Base MIA Glossy Reflection
For MIA glossy reflection, i set the BDRF curve to 1.0, and 90 degree refl intensity to 0. As I don't want the rim/fresnel effect here. It still shows, however, but neglible. Tweak the glossiness and intensity and turn off everything else. 


Next, for the water, we need to analyse the noise pattern, scale, and frequency of the droplets. So some observations,

  • droplets are ~0.5mm to ~2mm in diameter
  • droplets occur more on the top, and less on the bottom
  • a single large droplet on the bottom, on some grapes.

Droplet Tree

Lrg and Sml Droplet Settings

Mask Settings

I will use the leather 3d texture node for both small and large droplets, and a volume noise for masking out areas for small droplets. Note the remap HSV, both large and small droplet uses the same curve, the curve defines the profile of droplet. 

Droplet bumps
Scale  Y

I'm testing with a lambert shader. Since we're using a 3d texture, connect the map to a 3d bump > misss_normal > mia bump slot. The large drops are too round, so I will scale the Y axis of the placed3d node to simulate the gravity effect on the droplet. I scaled the small droplets the same way, but less. 



Mask

Reflection + Refraction
Base + Droplet
Value Correct

I will turn off the diffuse component and turn on reflection and refraction now. I mapped the noise to an HSV remap to get the contrast and value for reflection and refraction. I corrected the final output with a HSV remap as the hottest highlights are blowing out, and the dark side reflections aren't showing up. 

3. SSS
__________________________________________________________
Looking at the references, we can determine some properties,
  • grape skin, should be similar to the diffuse layer, but brighter.
  • the meat is yellowish, with vein patterns in them
  • the back scattering is yellowish as well, to give that very translucent look
Shading network and settings.
Theres plenty of SSS tutorials out there, so i'll just throw out the settings. I'm using the fast_SSS shader here. The diffuse color goes into the diffuse color slot here as well. Kind of skipping on detail methodology here, but the basic shading principles still apply here, Add noise to everything, and add noise to the noise. 


4. Rim
__________________________________________________________


Rim Tree and Settings
There are light side rims and the dark side rims. Using a sampler info node > ramp(v coord) > lambert(color), i can create the light side rim. I would first invert the ramp, then tweak the ramp for the rim thickness i desire.
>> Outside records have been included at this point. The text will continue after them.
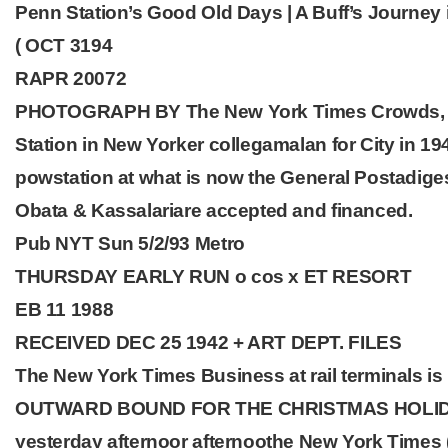
Penn Station’s Good Old Days | A Buff’s Journey 
( OCT 3194
RAPR 20072
PHOTOGRAPH BY The New York Times Crowds, top
Station in New Yorker collegamalan for City in 
powstation at what is now the General Postadiges
Obata & Kassalariare accepted and financed.
Pub NYT Sun 5/2/93 Metro
THURSDAY EARLY RUN o cos x ET RESORT
EB 11 1988
RECEIVED DEC 25 1942 + ART DEPT. FILES
The New York Times Business at rail terminals is r
OUTWARD BOUND FOR THE CHRISTMAS HOLIDAYS
yesterday afternoor afternoothe New York Times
the dark side rim would be like this,


A. sampler info > ramp > surface shader(color)
B. sampler info > ramp > lambert(color)


A-B = dark side rim, so use a layered texture and subtract it.
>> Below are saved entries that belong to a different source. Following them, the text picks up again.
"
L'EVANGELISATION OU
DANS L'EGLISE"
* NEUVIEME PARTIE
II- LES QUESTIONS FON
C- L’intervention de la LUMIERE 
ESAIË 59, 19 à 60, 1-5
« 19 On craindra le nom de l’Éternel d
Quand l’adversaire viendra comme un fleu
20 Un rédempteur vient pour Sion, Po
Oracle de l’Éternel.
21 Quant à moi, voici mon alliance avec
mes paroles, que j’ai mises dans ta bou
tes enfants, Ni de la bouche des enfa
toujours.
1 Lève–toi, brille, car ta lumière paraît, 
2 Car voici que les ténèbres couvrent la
Notes: for B, i would set diffuse to  a value between 1 and 3 to get a thin dark side rim. but anything greater than 1 i would add a Remap HSV and set the high saturation level to inverse of diffuse level. so if diffuse is 3, saturation would be 0.333.
B. sampler info > ramp > lambert(color) > Remap HSV > layered texture.


5. Combining everything
__________________________________________________________


Final Tree
Extreme Closeup
Close Up
Final View


The droplet doesn't hold up that well under extreme closeups, but at that distance, the droplets becomes the focus, and a particle on surface + blobby solution will be better suited for our hero droplet. 


Just before going for the final render, I turned on Final Gather, and I turned on indirect lighting for the lightmap as well. I went back and forth and tweaked the settings, the basic setup is there, however, the difficult part is balancing every aspect of the shader tree and coming to a conclusion on how YOU want it to look like. Sometimes, its easier to just go for a photorealistic look, but sometimes  it looks better placing emphasis on several aspects. In this instance, I upped the SSS, specifically the back SSS, and left the reflection on relatively high.